I'm writing my own logrotate configuration for some web application:
/home/me/public_html/logs/*.log {
daily
missingok
rotate 15
compress
delaycompress
notifempty
create 0660 me www-data
nosharedscripts
}
But running logrotate for these files results in:
$ sudo logrotate -d -v *.log
Ignoring logfile1.log because of bad file mode.
Ignoring logfile2.log because of bad file mode.

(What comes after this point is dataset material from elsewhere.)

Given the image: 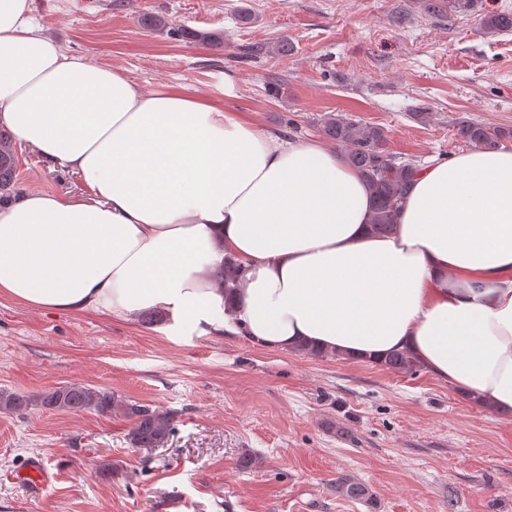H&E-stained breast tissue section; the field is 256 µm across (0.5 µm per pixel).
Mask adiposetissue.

Ignoring otherlogfile.log because of bad file mode.
Handling 0 logs
$ ls -l
-rw-rw---- 1 me www-data 893584 Jan 27 16:01 logfile1.log
-rw-rw---- 1 me www-data 395011 Jan 27 16:01 logfile2.log
-rw-rw---- 1 me www-data 4949115 Jan 27 16:01 otherlogfile.log
Is this related to the file permissions of the actual logfiles in the directory of to the permissions specified with create 0660 me www-data
?
If I change the filepermissions to -rw-r-----
and the create
line to
create 0640 me www-data
I get
$ sudo logrotate -d -v *.log
Ignoring logfile1.log because the file owner is wrong (should be root).
Ignoring logfile2.log because the file owner is wrong (should be root).
Ignoring otherlogfile.log because the file owner is wrong (should be root).
Handling 0 logs
My system is a debian testing/jessie.